» **What needs to be done**
Only one stretch of the data is wanted: the line containing "#24282b; stroke: #939e99;", the line containing "M696 57 730", and every line between them, copied exactly.
- Opening Delimiter -
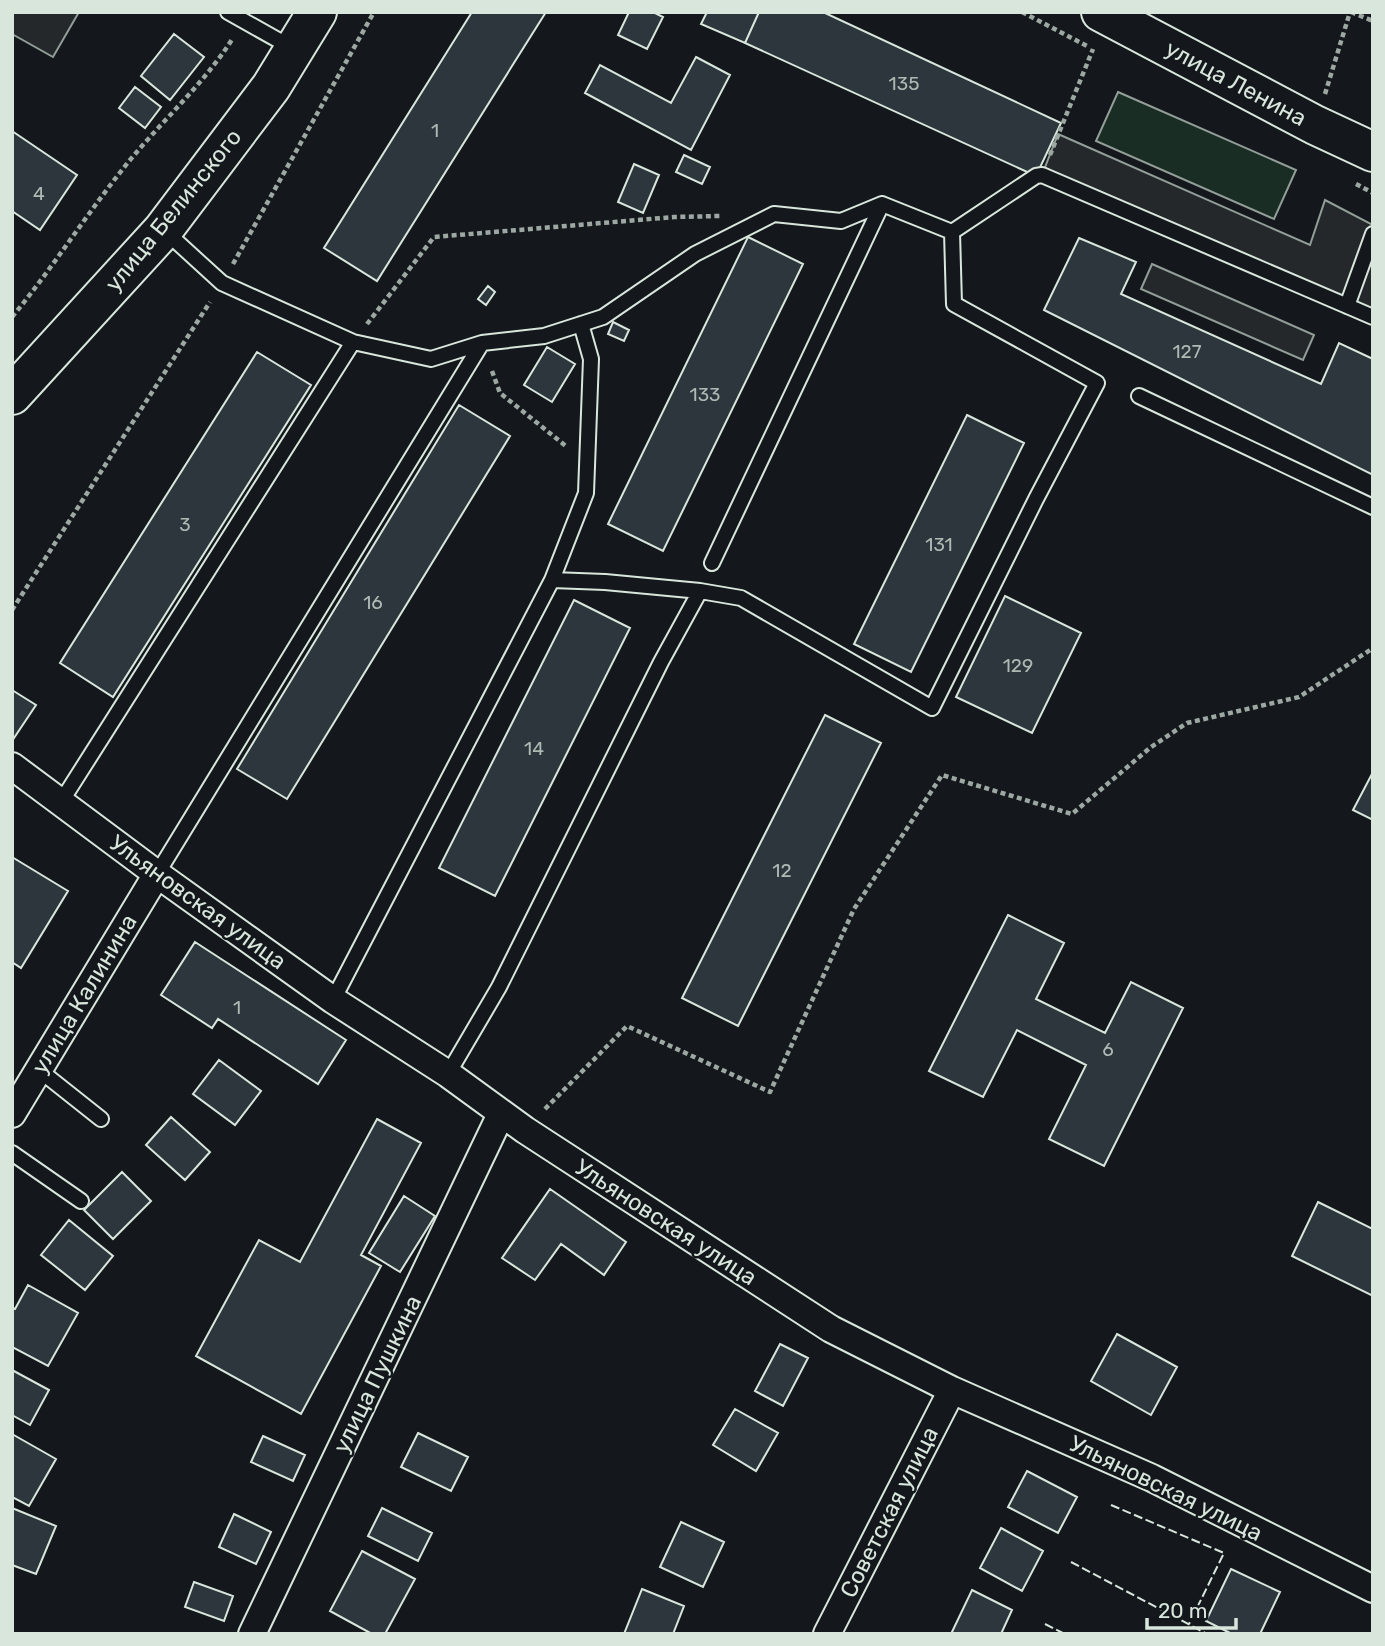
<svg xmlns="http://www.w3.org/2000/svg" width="1385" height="1646" viewBox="0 0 1385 1646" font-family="Rubik,sans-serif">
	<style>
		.green { fill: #1a2d24; stroke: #939e99; stroke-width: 2 }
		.parking { fill: #24282b; stroke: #939e99; stroke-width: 2 }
		.building { fill: #2c363c; stroke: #d8e6dc; stroke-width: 2 }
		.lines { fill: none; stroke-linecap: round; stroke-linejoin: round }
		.lane-casing { stroke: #d8e6dc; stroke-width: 18 }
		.street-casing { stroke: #d8e6dc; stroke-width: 30 }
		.secondary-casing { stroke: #d8e6dc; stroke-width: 42 }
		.primary-casing { stroke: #d8e6dc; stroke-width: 42 }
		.path { stroke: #9da8a2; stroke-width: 4.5; stroke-dasharray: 5 3.5; stroke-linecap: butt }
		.lane { stroke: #14181c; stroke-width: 14 }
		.street { stroke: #14181c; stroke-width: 26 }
		.secondary { stroke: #14181c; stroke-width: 38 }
		.primary { stroke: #14181c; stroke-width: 38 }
		.fence { stroke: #d8e6dc; stroke-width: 2; stroke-dasharray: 9 3.5; stroke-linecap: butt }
		.labels { text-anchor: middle; stroke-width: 5; stroke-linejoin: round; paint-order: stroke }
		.number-label { font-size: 19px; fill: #adbab4 }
		.street-label { font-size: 23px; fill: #d8e6dc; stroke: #14181c }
	</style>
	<rect width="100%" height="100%" fill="#14181c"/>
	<path class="green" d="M1118 92 1296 170 1274 219 1096 141Z"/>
	<path class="parking" d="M12 12H79L53 57 12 34Z
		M1058 134 1310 245 1325 200 1373 225V318L1042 175Z
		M1152 264 1314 335 1303 360 1141 289Z"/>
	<path class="building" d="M472 12H546L377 281 324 248Z
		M629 12H653L663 17 647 49 618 35Z
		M707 12H759L745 43 701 24Z
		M759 12H823L1061 123 1036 176 745 43Z
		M174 34 204 57 170 100 141 76Z
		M696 57 730 75 691 150 585 93 600 65 671 103Z
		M135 87 161 107 145 128 119 108Z
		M12 131 77 175 40 230 12 211Z
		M684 155 710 167 702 184 676 172Z
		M634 164 659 175 643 213 618 202Z
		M748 237 803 264 663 551 608 524Z
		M1079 238 1136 262 1121 294 1321 384 1339 343 1373 359V475L1044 310Z
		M488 286 495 292 486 305 478 299Z
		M613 322 629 330 624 341 608 334Z
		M547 347 575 364 552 402 524 385Z
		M257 352 311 385 113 697 60 663Z
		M459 405 510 436 287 799 237 769Z
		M967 415 1024 443 911 672 854 644Z
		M1005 596 1081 633 1032 733 956 697Z
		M574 600 630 628 495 896 439 868Z
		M12 690 36 705 12 741Z
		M825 715 881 743 738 1026 682 998Z
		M1373 772V820L1353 810Z
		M12 857 68 891 21 968 12 962Z
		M1008 915 1064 943 1036 999 1105 1033 1131 982 1183 1008 1104 1166 1049 1139 1086 1065 1017 1030 983 1097 929 1071Z
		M195 942 346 1040 318 1084 218 1019 212 1028 161 995Z
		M219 1060 261 1091 235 1125 193 1094Z
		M171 1117 210 1152 185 1180 146 1145Z
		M377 1119 421 1143 361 1255 381 1266 301 1414 196 1356 259 1240 300 1262Z
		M122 1172 151 1201 113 1239 84 1210Z
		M550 1189 626 1242 604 1275 561 1244 535 1280 502 1258Z
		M404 1196 435 1216 400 1272 369 1253Z
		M1318 1202 1373 1229V1296L1292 1256Z
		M69 1220 113 1256 85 1290 41 1255Z
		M28 1285 78 1313 48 1366 12 1347V1308L15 1309Z
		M1117 1334 1177 1367 1151 1415 1091 1381Z
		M780 1344 808 1358 783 1406 755 1391Z
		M12 1370 49 1390 30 1425 12 1415Z
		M735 1409 778 1433 756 1471 713 1445Z
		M418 1433 468 1457 451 1491 401 1467Z
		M12 1434 56 1459 29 1506 12 1497Z
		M263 1436 305 1455 293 1481 251 1462Z
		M1027 1471 1077 1497 1058 1533 1008 1507Z
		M12 1508 56 1526 36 1574 12 1565Z
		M382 1508 432 1533 418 1561 368 1536Z
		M234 1514 271 1532 256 1564 219 1547Z
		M681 1522 724 1542 703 1587 660 1567Z
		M1001 1528 1043 1551 1022 1591 980 1568Z
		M362 1551 415 1579 385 1634H372L330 1611Z
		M1231 1569 1280 1592 1260 1634H1232L1206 1621Z
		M194 1582 233 1596 224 1621 185 1607Z
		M642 1589 684 1606 673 1634H624Z
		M972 1590 1012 1610 1001 1634H951Z"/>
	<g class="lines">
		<defs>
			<path id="lane" d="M228 12 294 49
				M165 231 222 283 353 342 431 359 482 343 544 336 603 317 695 254 774 214 841 221 882 204 952 232 1036 176 1042 175 1373 317
				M1347 306 1373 234
				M1139 396 1373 507
				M712 563 882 204
				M552 580 586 493 591 359 581 324
				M61 802 353 342
				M157 874 482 343
				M333 1000 552 580 605 582 700 591 741 598 932 708 1036 499 1097 383 954 304 952 232
				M38 1069 101 1119
				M448 1074 499 987 661 662 700 591
				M12 1153 81 1201"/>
			<path id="street" d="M12 766 157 874 333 1000 448 1074 525 1130 831 1329 952 1390 1152 1478 1373 1589
				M12 1114 157 874
				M252 1634 501 1114
				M827 1634 952 1390"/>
			<path id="secondary" d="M1101 12 1315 125 1373 152"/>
			<path id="primary" d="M12 395 163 230 271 87 317 12"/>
		</defs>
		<use href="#lane" class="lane-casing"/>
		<use href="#street" class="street-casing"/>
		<use href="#secondary" class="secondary-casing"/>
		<use href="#primary" class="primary-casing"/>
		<path class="path" d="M1022 12 1087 46
			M1351 12 1373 21
			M1325 94 1350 12
			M1050 155 1093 49
			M1356 184 1373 193
			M233 264 374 12
			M12 317C51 270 84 218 122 170 157 125 202 87 233 38
			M367 324 434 237 674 217 720 216
			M492 371 500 393 567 447
			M12 610 210 302
			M545 1109 627 1026 770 1092 854 909 942 775 1072 814 1151 747 1187 723 1299 697 1373 648"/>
		<use href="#lane" class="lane"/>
		<use href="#street" class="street"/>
		<use href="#secondary" class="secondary"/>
		<use href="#primary" class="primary"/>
		<path class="fence" d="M1111 1505 1224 1553 1189 1624
			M1071 1562 1207 1634
			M1045 1624 1065 1634"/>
	</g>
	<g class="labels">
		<g class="number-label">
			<text x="904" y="90">135</text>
			<text x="435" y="137">1</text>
			<text x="39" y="200">4</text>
			<text x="1187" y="358">127</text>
			<text x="705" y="401">133</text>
			<text x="185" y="531">3</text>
			<text x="939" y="551">131</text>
			<text x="373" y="609">16</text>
			<text x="1018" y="672">129</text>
			<text x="534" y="755">14</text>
			<text x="782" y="877">12</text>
			<text x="237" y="1014">1</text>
			<text x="1108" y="1056">6</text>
		</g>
		<g class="street-label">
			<text transform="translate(1236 83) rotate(28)" y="8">улица Ленина</text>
			<text transform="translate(173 210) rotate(-51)" y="8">улица Белинского</text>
			<text transform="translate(198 902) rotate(36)" y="8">Ульяновская улица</text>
			<text transform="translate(84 994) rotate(-59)" y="8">улица Калинина</text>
			<text transform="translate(666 1222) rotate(33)" y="8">Ульяновская улица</text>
			<text transform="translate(377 1374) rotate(-64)" y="8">улица Пушкина</text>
			<text transform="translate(1166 1488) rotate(26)" y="8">Ульяновская улица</text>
			<text transform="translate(889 1512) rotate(-63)" y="8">Советская улица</text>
		</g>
	</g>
	<rect width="1385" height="1646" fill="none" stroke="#d8e6dc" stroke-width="28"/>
	<path d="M1147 1618v10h89v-10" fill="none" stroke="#d8e6dc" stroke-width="3.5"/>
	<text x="1158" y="1618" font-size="21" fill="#d8e6dc" stroke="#14181c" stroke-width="5" paint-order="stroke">20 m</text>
</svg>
- Closing Delimiter -
» **Solution for this problem**
		.parking { fill: #24282b; stroke: #939e99; stroke-width: 2 }
		.building { fill: #2c363c; stroke: #d8e6dc; stroke-width: 2 }
		.lines { fill: none; stroke-linecap: round; stroke-linejoin: round }
		.lane-casing { stroke: #d8e6dc; stroke-width: 18 }
		.street-casing { stroke: #d8e6dc; stroke-width: 30 }
		.secondary-casing { stroke: #d8e6dc; stroke-width: 42 }
		.primary-casing { stroke: #d8e6dc; stroke-width: 42 }
		.path { stroke: #9da8a2; stroke-width: 4.5; stroke-dasharray: 5 3.5; stroke-linecap: butt }
		.lane { stroke: #14181c; stroke-width: 14 }
		.street { stroke: #14181c; stroke-width: 26 }
		.secondary { stroke: #14181c; stroke-width: 38 }
		.primary { stroke: #14181c; stroke-width: 38 }
		.fence { stroke: #d8e6dc; stroke-width: 2; stroke-dasharray: 9 3.5; stroke-linecap: butt }
		.labels { text-anchor: middle; stroke-width: 5; stroke-linejoin: round; paint-order: stroke }
		.number-label { font-size: 19px; fill: #adbab4 }
		.street-label { font-size: 23px; fill: #d8e6dc; stroke: #14181c }
	</style>
	<rect width="100%" height="100%" fill="#14181c"/>
	<path class="green" d="M1118 92 1296 170 1274 219 1096 141Z"/>
	<path class="parking" d="M12 12H79L53 57 12 34Z
		M1058 134 1310 245 1325 200 1373 225V318L1042 175Z
		M1152 264 1314 335 1303 360 1141 289Z"/>
	<path class="building" d="M472 12H546L377 281 324 248Z
		M629 12H653L663 17 647 49 618 35Z
		M707 12H759L745 43 701 24Z
		M759 12H823L1061 123 1036 176 745 43Z
		M174 34 204 57 170 100 141 76Z
		M696 57 730 75 691 150 585 93 600 65 671 103Z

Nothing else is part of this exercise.